INSTRUCTION ::
Copy the lines below word for word, leaving out the pictures.

___ DATASET RECORDS

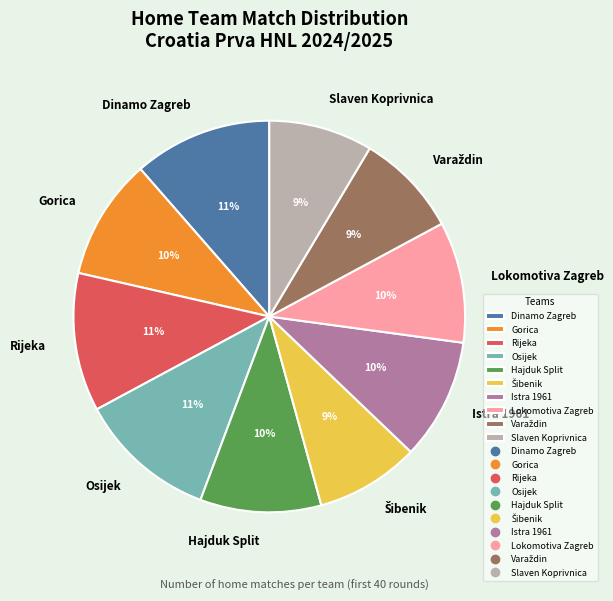

True or false: Rijeka accounts for 11% of the total.

True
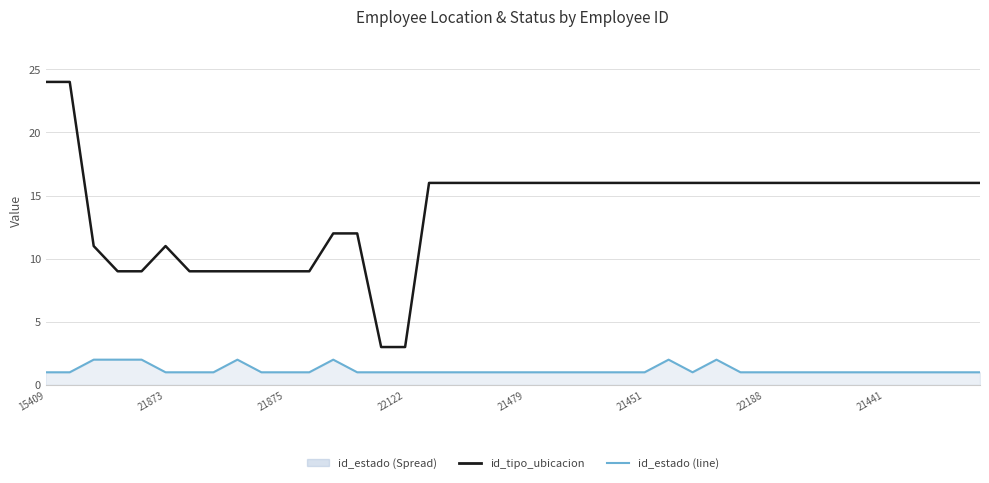

True or false: id_estado (line) and id_tipo_ubicacion intersect in this chart.

False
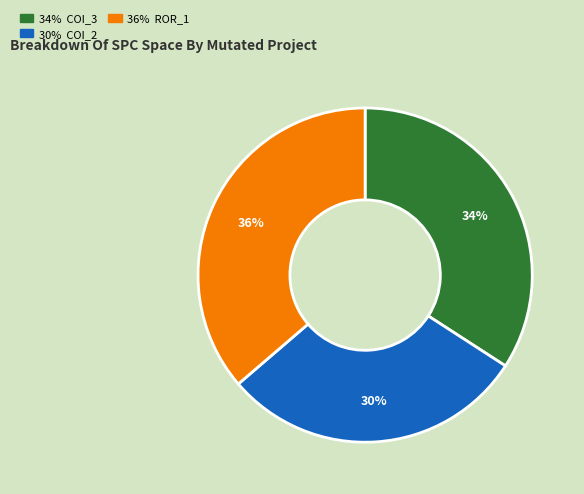

To the nearest percent, what is the average slice percentage?

33%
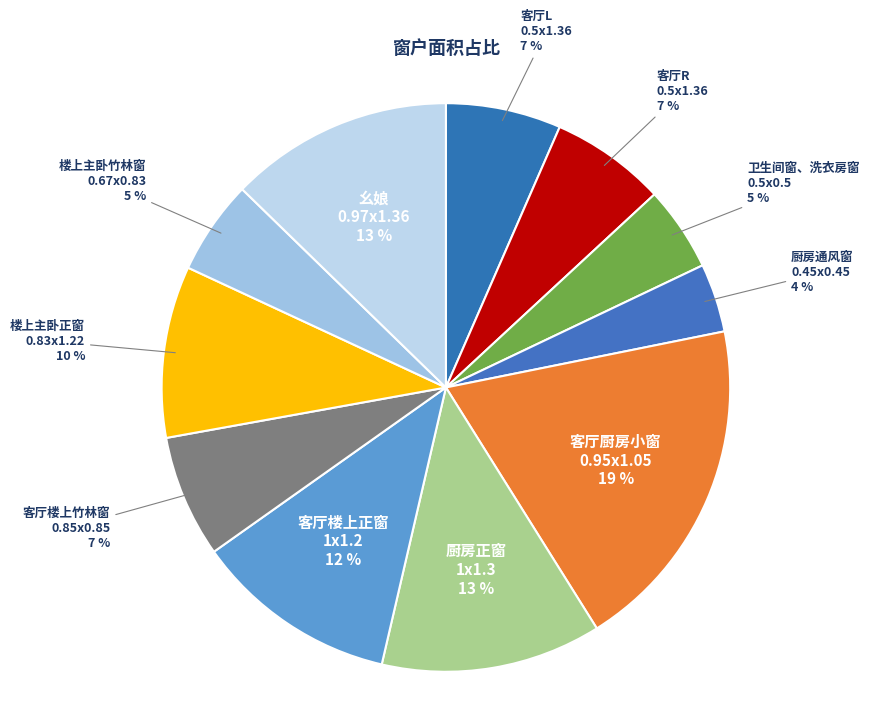

What is the ratio of the value at 楼上主卧正窗 0.83x1.22 to the value at 客厅厨房小窗 0.95x1.05?

0.5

______

RESPONSE ::
True or false: Rijeka accounts for 11% of the total.

True

True or false: id_estado (line) and id_tipo_ubicacion intersect in this chart.

False

To the nearest percent, what is the average slice percentage?

33%

What is the ratio of the value at 楼上主卧正窗 0.83x1.22 to the value at 客厅厨房小窗 0.95x1.05?

0.5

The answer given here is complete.